Livingstone's yellow bat
- Conservation status: Least Concern (IUCN 3.1)

Scientific classification
- Domain: Eukaryota
- Kingdom: Animalia
- Phylum: Chordata
- Class: Mammalia
- Order: Chiroptera
- Family: Vespertilionidae
- Genus: Scotophilus
- Species: S. livingstonii
- Binomial name: Scotophilus livingstonii Brooks & Bickham, 2014

= Livingstone's yellow bat =

- Genus: Scotophilus
- Species: livingstonii
- Authority: Brooks & Bickham, 2014
- Conservation status: LC

Species of mammal

Livingstone's yellow bat or Livingstone's house bat (Scotophilus livingstonii) is a species of bat found in Africa.

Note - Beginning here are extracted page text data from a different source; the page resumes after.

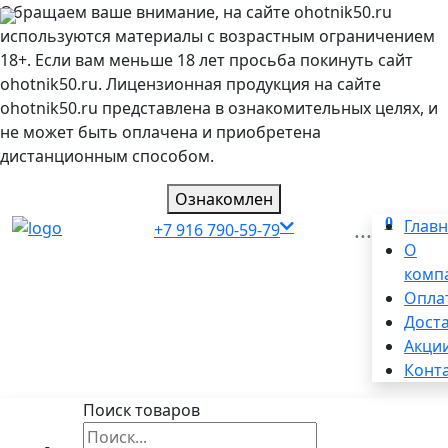
Обращаем ваше внимание, на сайте ohotnik50.ru
используются материалы с возрастным ограничением
18+. Если вам меньше 18 лет просьба покинуть сайт
ohotnik50.ru. Лицензионная продукция на сайте
ohotnik50.ru представлена в ознакомительных целях, и
не может быть оплачена и приобретена
дистанционным способом.
Ознакомлен
0
...
Глав
+7 916 790-59-79
О
комп
Опла
Дост
Акци
Конт
Поиск товаров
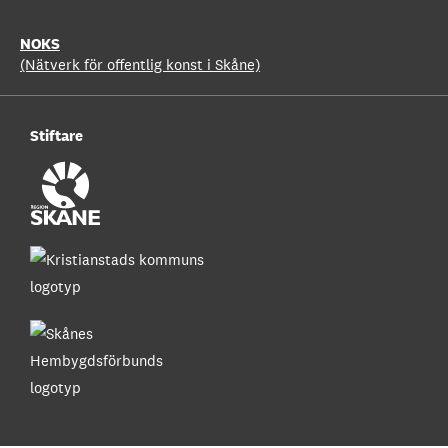
NOKS
(Nätverk för offentlig konst i Skåne)
Stiftare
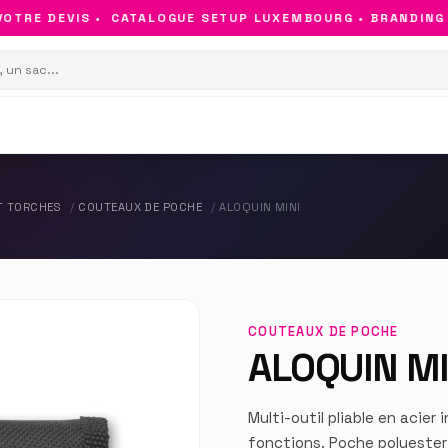
TRE DEVIS •
CATALOGUE SETUP LUXEMBOURG • BRANDING & 
T TORCHES
COUTEAUX DE POCHE
ALOQUIN MINI
COUTEAUX DE POCHE
ALOQUIN MI
Multi-outil pliable en acier
fonctions. Poche polyester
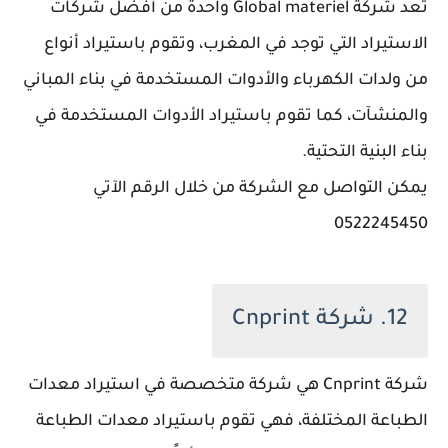
تعد شركة Global materiel واحدة من أفضل شركات
الاستيراد التي توجد في المغرب، وتقوم باستيراد أنواع
من ولدات الكهرباء والأدوات المستخدمة في بناء المباني
والمنشآت، كما تقوم باستيراد الأدوات المستخدمة في
بناء البنية التحتية.
يمكن التواصل مع الشركة من خلال الرقم الآتي
0522245450
12. شركة Cnprint
شركة Cnprint هي شركة متخصصة في استيراد معدات
الطباعة المختلفة، فهي تقوم باستيراد معدات الطباعة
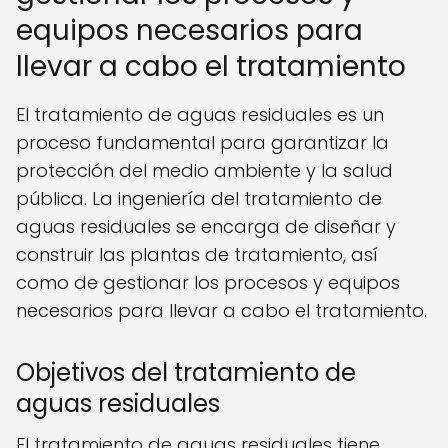
equipos necesarios para
llevar a cabo el tratamiento
El tratamiento de aguas residuales es un
proceso fundamental para garantizar la
protección del medio ambiente y la salud
pública. La ingeniería del tratamiento de
aguas residuales se encarga de diseñar y
construir las plantas de tratamiento, así
como de gestionar los procesos y equipos
necesarios para llevar a cabo el tratamiento.
Objetivos del tratamiento de
aguas residuales
El tratamiento de aguas residuales tiene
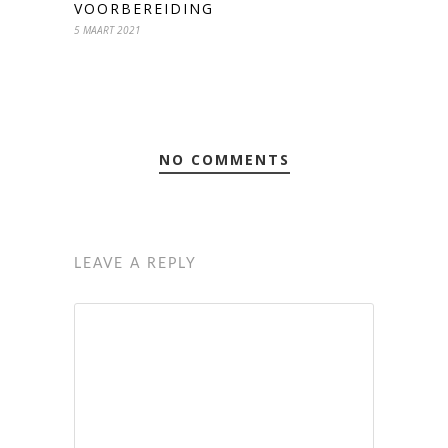
VOORBEREIDING
5 MAART 2021
NO COMMENTS
LEAVE A REPLY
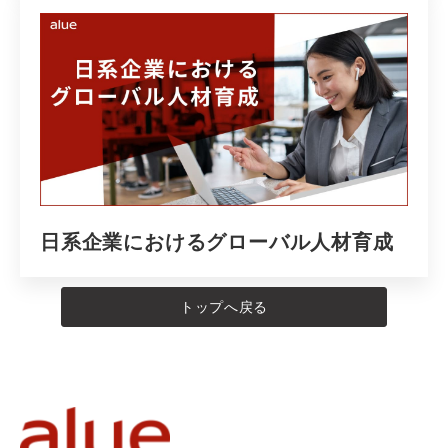
日系企業におけるグローバル人材育成
トップへ戻る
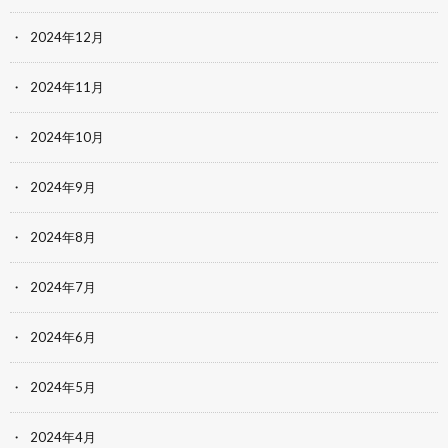
2024年12月
2024年11月
2024年10月
2024年9月
2024年8月
2024年7月
2024年6月
2024年5月
2024年4月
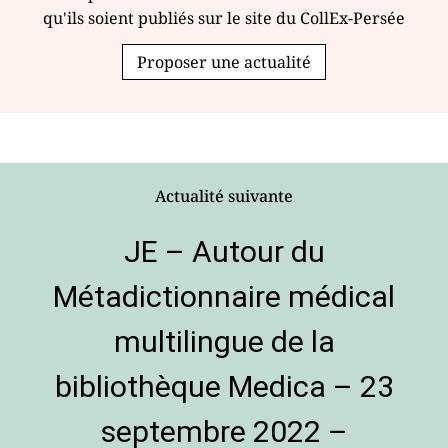
qu'ils soient publiés sur le site du CollEx-Persée
Proposer une actualité
Actualité suivante
JE – Autour du
Métadictionnaire médical
multilingue de la
bibliothèque Medica – 23
septembre 2022 –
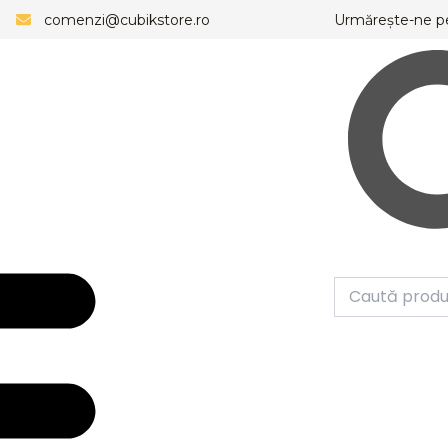
comenzi@cubikstore.ro
Urmărește-ne p
Caută
Meniu
Caută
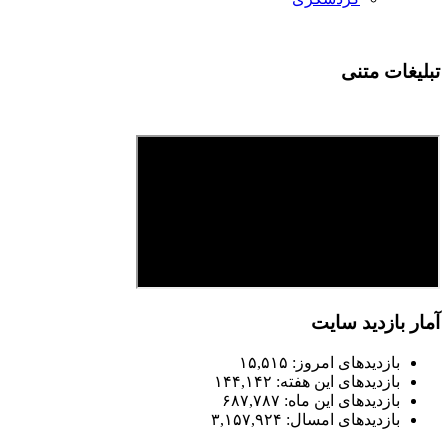
تبلیغات متنی
آمار بازدید سایت
بازدیدهای امروز:
۱۵,۵۱۵
بازدیدهای این هفته:
۱۴۴,۱۴۲
بازدیدهای این ماه:
۶۸۷,۷۸۷
بازدیدهای امسال:
۳,۱۵۷,۹۲۴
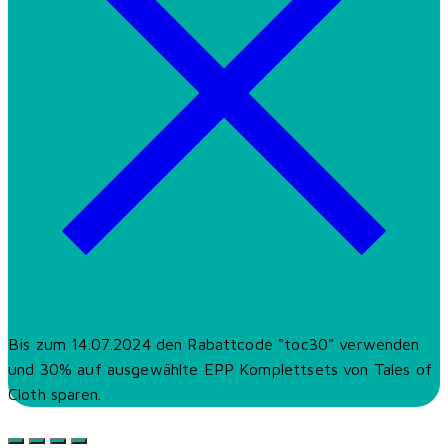
Bis zum 14.07.2024 den Rabattcode "toc30" verwenden
und 30% auf ausgewählte EPP Komplettsets von Tales of
Cloth sparen.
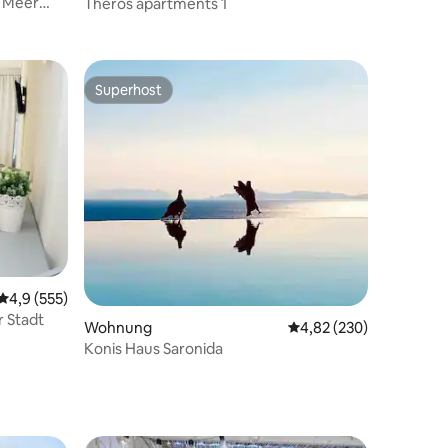
 Meer
Theros apartments 1
trand und
Superhost
Superhost
40 Bewertungen
Durchschnittliche Bewertung: 4,9 von 5, 555 Bewertungen
4,9 (555)
 Stadt
Wohnung
Durchschnittliche Bew
4,82 (230)
Konis Haus Saronida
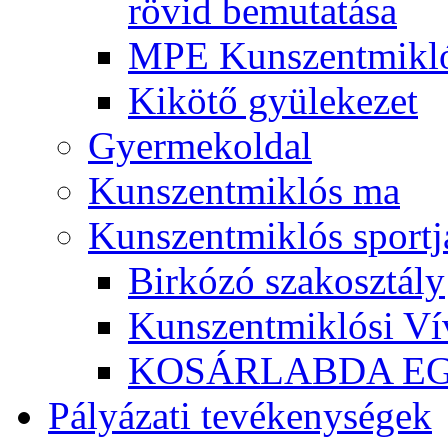
rövid bemutatása
MPE Kunszentmikló
Kikötő gyülekezet
Gyermekoldal
Kunszentmiklós ma
Kunszentmiklós sportj
Birkózó szakosztály
Kunszentmiklósi Ví
KOSÁRLABDA E
Pályázati tevékenységek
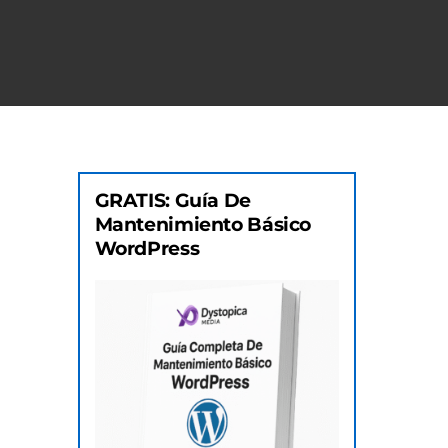
GRATIS: Guía De
Mantenimiento Básico
WordPress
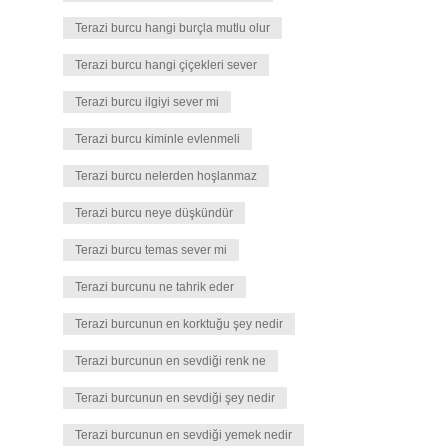
Terazi burcu hangi burçla mutlu olur
Terazi burcu hangi çiçekleri sever
Terazi burcu ilgiyi sever mi
Terazi burcu kiminle evlenmeli
Terazi burcu nelerden hoşlanmaz
Terazi burcu neye düşkündür
Terazi burcu temas sever mi
Terazi burcunu ne tahrik eder
Terazi burcunun en korktuğu şey nedir
Terazi burcunun en sevdiği renk ne
Terazi burcunun en sevdiği şey nedir
Terazi burcunun en sevdiği yemek nedir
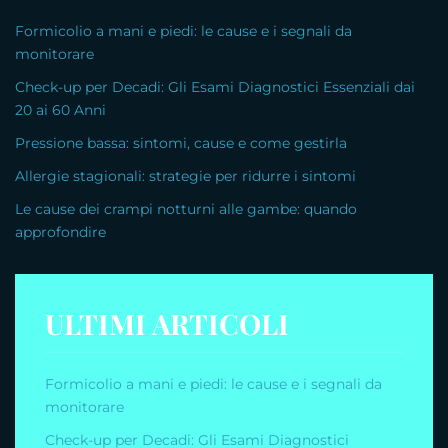
Formicolio a mani e piedi: le cause e i segnali da
monitorare
Check-up per Decadi: Gli Esami Diagnostici Essenziali dai
20 ai 60 Anni
Pressione bassa: sintomi, cause e come gestirla
Allergie stagionali: strategie per ridurre i sintomi
Le cause dei crampi notturni alle gambe: quando
approfondire
ULTIMI ARTICOLI
Formicolio a mani e piedi: le cause e i segnali da
monitorare
Check-up per Decadi: Gli Esami Diagnostici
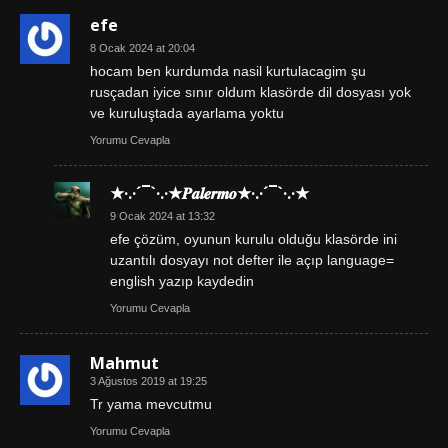
efe
8 Ocak 2024 at 20:04
hocam ben kurdumda nasil kurtulacagim şu
rusçadan iyice sınır oldum klasörde dil dosyası yok
ve kuruluştada ayarlama yoktu
Yorumu Cevapla
★·.·´¯`·.·★𝑷𝒂𝒍𝒆𝒓𝒎𝒐★·.·´¯`·.·★
9 Ocak 2024 at 13:32
efe çözüm, oyunun kurulu olduğu klasörde ini
uzantılı dosyayı not defter ile açıp language=
english yazıp kaydedin
Yorumu Cevapla
Mahmut
3 Ağustos 2019 at 19:25
Tr yama mevcutmu
Yorumu Cevapla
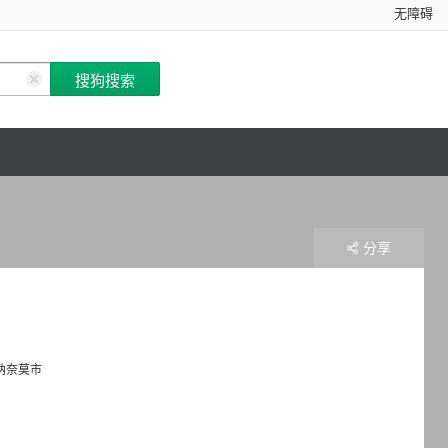
无障碍
分享
纳奈莫市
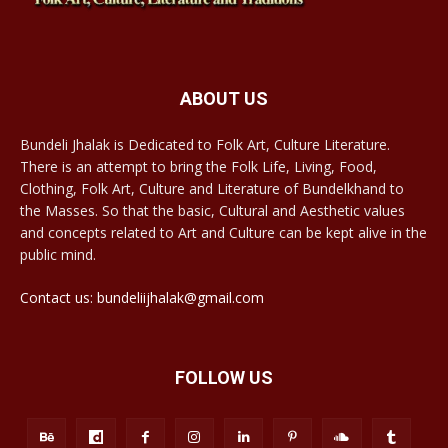
ABOUT US
Bundeli Jhalak is Dedicated to Folk Art, Culture Literature.
There is an attempt to bring the Folk Life, Living, Food,
Clothing, Folk Art, Culture and Literature of Bundelkhand to
the Masses. So that the basic, Cultural and Aesthetic values
and concepts related to Art and Culture can be kept alive in the
public mind.
Contact us: bundeliijhalak@gmail.com
FOLLOW US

==Taxonomy and etymology==
It was described as a new species in 2014. The holotype was collected in 1985 in Kenya. It is a sister taxon to the African yellow bat (S. dinganii) and Scotophilus trujilloi. The eponym for the species name "livingstonii" is Scottish explorer David Livingstone.

==Description==
It is a small species of bat, with a head and body length of 85.4 mm and a tail length of 48.4 mm. The forearm is approximately 51.7-55.6 mm long. Its fur is reddish-mahogany in color.

==Range and status==
It has been documented in Ghana and Kenya. As Ghana and Kenya are on opposite sides of the continent, it is likely that its range includes some of the countries between.

As of 2017 it is evaluated as a least-concern species by the IUCN. It is threatened by intentional destruction of its roosts by humans.